THE WAR ON A WEED KILLER
May 5, 2010
With the headlines full of oil spills and immigration, the Obama administration's regulatory agenda is getting little attention. That's a mistake, says the Wall Street Journal. Consider the Environmental Protection Agency's (EPA) effort to revive an assault on atrazine, one of the oldest, most well-established agricultural chemicals on the market. Just this past week, the EPA held its third "re-evaluation" hearing on atrazine.
Atrazine is the nation's second-most common herbicide:
- For 50 years it has been the farm industry's primary crop protector.
- In the United States, the weed killer is used in the production of 60 percent of corn, 75 percent of sorghum and 90 percent of sugarcane.
- Since atrazine's debut in 1959, 10 presidential administrations have endorsed its use.
- In 2006, the EPA completed a 12-year review involving 6,000 studies and 80,000 public comments.
- In re-registering the product, the agency concluded the cumulative risks posed "no harm that would result to the general U.S. population, infant, children or other . . . consumers."
- The World Health Organization has found no health concerns.
None of this has stopped the most politicized environmental groups, which oppose both chemicals and the idea of industrial farming itself, says the Journal:
- Organizations such as the Natural Resources Defense Council (NRDC) have spent years ginning up claims that atrazine in groundwater causes cancer, birth defects and other maladies.
- Manufacturers such as Syngenta have been required to conduct millions of dollars worth of studies investigating these alarmist claims.
- EPA staff routinely review the studies in atrazine's favor.
In August, the NRDC and the Pesticide Action Network began a new campaign against atrazine. In October, the EPA announced it would begin a re-re-evaluation of atrazine with a series of scientific panel meeting and those are underway. The goal seems to be to lay the groundwork to ban atrazine, says the Journal.

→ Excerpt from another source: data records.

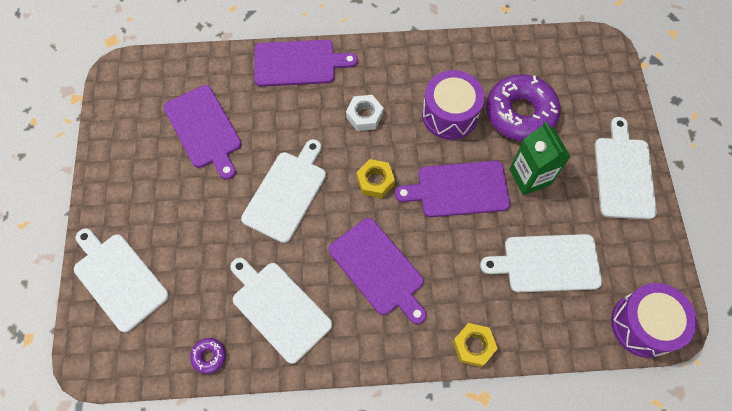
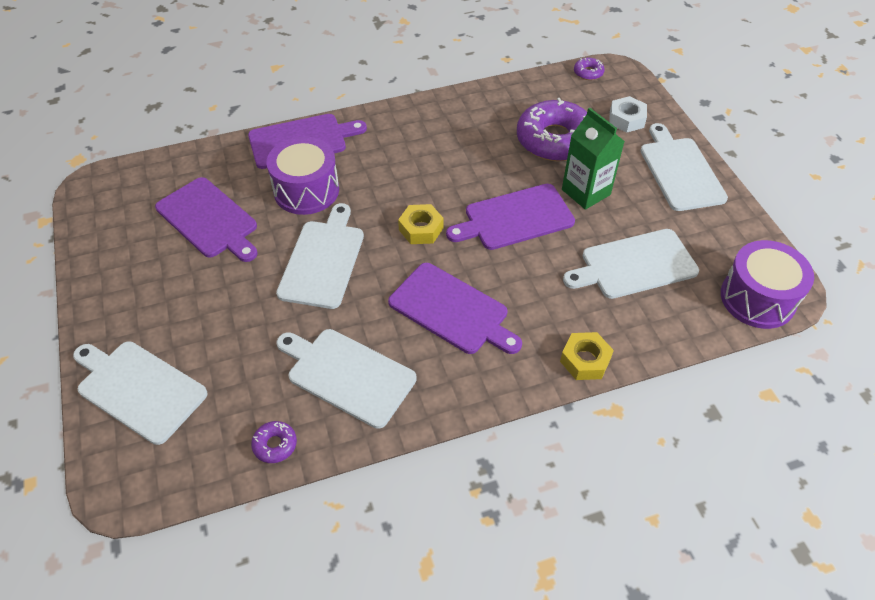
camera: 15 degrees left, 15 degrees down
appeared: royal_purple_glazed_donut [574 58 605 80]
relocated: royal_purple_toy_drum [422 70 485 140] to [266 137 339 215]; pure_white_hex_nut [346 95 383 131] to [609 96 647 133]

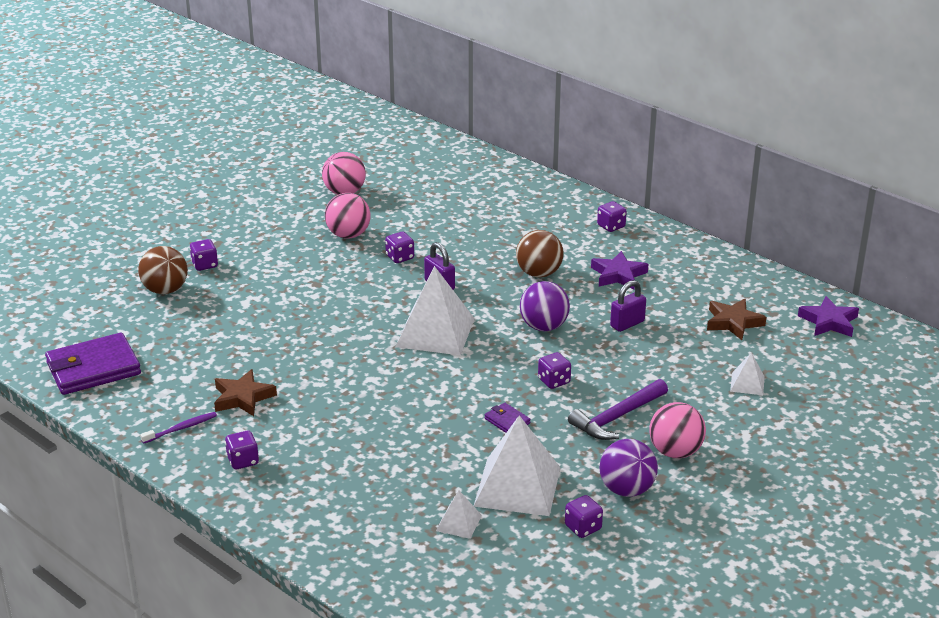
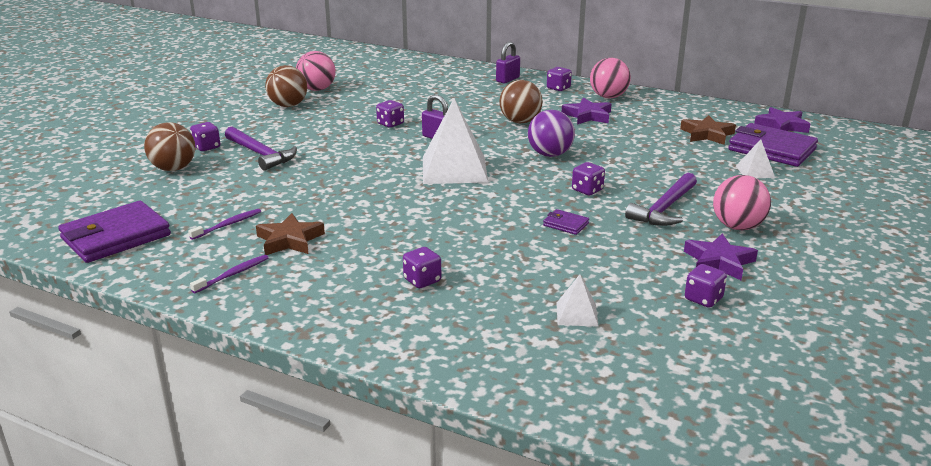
camera: 15 degrees left, 5 degrees down
missing: pure_white_solid_pyramid [474 415 561 516]
appeared: dark_brown_play_ball [265 65 307 107]; royal_purple_card_wallet [728 123 818 167]; royal_purple_claw_hammer [225 127 297 171]; royal_purple_dental_brush [188 209 261 240]
relocated: rosy_play_ball [325 193 371 239] to [590 58 631 98]; royal_purple_small_lock [610 280 646 332] to [496 42 520 83]; royal_purple_game_die [225 431 259 469] to [403 247 441 288]
exchanged: royal_purple_play_ball [599 439 658 497] to royal_purple_star [684 234 758 280]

There is an agenda here far more ambitious than getting one chemical banned, says the Journal. The environmental lobby wants more farmland retired to "nature," and one way to do that is to make farming more expensive. The EPA notes that eliminating atrazine would cost $2 billion annually in lost crop yields and substituting more expensive herbicides. Some farmers would go out of business or ask the federal government for more subsidies.